Source text ::

+ + + + + + +

Financial panic of 1837
In 1837, the firm experienced low levels of revenue and output due to the external effects of panics involving financial security and credit in New York City. Considered the "greatest financial panic the country has ever seen", the Panic of 1837 caused numerous firms all over New England to fail, and Davis, Bates & Turner, often had trouble assessing market value and withdrawing loans from the banks. The firm remained active and even put up positive net return on some years during the panic due to their good credit and lack of debt. Due to the overall speculative markets involving whole sale goods, Bates' firm remained cautious when selling and taking out loans for restructuring. News from New York was delivered to Maine stating further banking regulation and overall stabilization of market prices, which brought the state out of a recessive period into a sustained growth. The news was received by Bates personally when George Bond, declared that loans would be issued by the New York Banks once again.

During the recovery consultations between Maine and Massachusetts business leaders, a prominent banker, Homer Bartlett was quoted as famously saying, Who was the strongest man in that meeting [referring to the financial panics]?To which the crowd overwhelmingly replied,Bates! Bates was the strongest man there.This quote would go on to largely shape Bates' minor celebrity status and fed the growing reputation of producing the best results in times of uncertainty. The crowd included, Lyman Nichols, George L. Ward, Alexander De Witt, Francis Skinner, Homer Bartlett, and St. John Smith. In 1840, the firm moved to Water Street, and five years later moved to Milk Street, where Davis withdrew from the firm due to poor health.

+ + + + + + +

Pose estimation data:
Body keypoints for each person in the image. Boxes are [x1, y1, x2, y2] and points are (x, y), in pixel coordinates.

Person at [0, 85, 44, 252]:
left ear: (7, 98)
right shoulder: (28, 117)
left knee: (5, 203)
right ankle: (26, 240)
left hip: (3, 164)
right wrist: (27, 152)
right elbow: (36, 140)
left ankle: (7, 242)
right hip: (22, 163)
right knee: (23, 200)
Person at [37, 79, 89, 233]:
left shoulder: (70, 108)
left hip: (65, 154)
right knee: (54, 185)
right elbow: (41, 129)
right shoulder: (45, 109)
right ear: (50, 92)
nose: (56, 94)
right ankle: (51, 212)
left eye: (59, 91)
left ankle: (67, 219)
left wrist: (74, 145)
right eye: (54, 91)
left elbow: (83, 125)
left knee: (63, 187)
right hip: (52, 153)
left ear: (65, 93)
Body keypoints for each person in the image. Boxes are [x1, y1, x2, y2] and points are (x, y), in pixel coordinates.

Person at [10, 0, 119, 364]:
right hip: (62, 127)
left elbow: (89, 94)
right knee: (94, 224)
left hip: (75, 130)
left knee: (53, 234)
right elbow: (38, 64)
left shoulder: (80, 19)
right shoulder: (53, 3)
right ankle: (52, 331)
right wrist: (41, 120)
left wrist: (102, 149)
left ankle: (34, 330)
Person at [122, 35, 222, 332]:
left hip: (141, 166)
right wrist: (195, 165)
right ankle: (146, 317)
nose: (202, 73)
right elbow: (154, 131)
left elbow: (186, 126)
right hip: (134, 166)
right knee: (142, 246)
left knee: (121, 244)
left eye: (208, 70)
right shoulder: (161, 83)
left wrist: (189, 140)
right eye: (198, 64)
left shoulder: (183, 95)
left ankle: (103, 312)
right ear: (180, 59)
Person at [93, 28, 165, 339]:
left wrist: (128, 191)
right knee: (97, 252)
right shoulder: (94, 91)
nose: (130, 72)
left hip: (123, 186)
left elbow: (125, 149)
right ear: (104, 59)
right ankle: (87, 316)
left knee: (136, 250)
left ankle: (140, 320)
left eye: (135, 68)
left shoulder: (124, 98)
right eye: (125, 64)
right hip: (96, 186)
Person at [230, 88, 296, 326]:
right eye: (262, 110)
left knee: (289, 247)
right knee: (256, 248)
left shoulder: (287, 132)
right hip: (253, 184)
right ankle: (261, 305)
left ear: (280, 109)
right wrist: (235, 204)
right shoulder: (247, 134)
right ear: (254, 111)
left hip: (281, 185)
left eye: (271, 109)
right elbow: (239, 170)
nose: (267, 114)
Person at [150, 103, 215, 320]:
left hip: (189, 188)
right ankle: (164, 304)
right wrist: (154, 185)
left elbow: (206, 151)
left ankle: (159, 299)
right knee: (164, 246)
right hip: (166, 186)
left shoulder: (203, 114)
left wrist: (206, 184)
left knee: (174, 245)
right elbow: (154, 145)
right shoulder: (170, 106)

+ + + + + + +

Instructions for the task ::
In the passage on the Panic of 1837, copy out word for word the part from "During the recovery" up to and including "to poor health.".

Task answer ::
During the recovery consultations between Maine and Massachusetts business leaders, a prominent banker, Homer Bartlett was quoted as famously saying, Who was the strongest man in that meeting [referring to the financial panics]?To which the crowd overwhelmingly replied,Bates! Bates was the strongest man there.This quote would go on to largely shape Bates' minor celebrity status and fed the growing reputation of producing the best results in times of uncertainty. The crowd included, Lyman Nichols, George L. Ward, Alexander De Witt, Francis Skinner, Homer Bartlett, and St. John Smith. In 1840, the firm moved to Water Street, and five years later moved to Milk Street, where Davis withdrew from the firm due to poor health.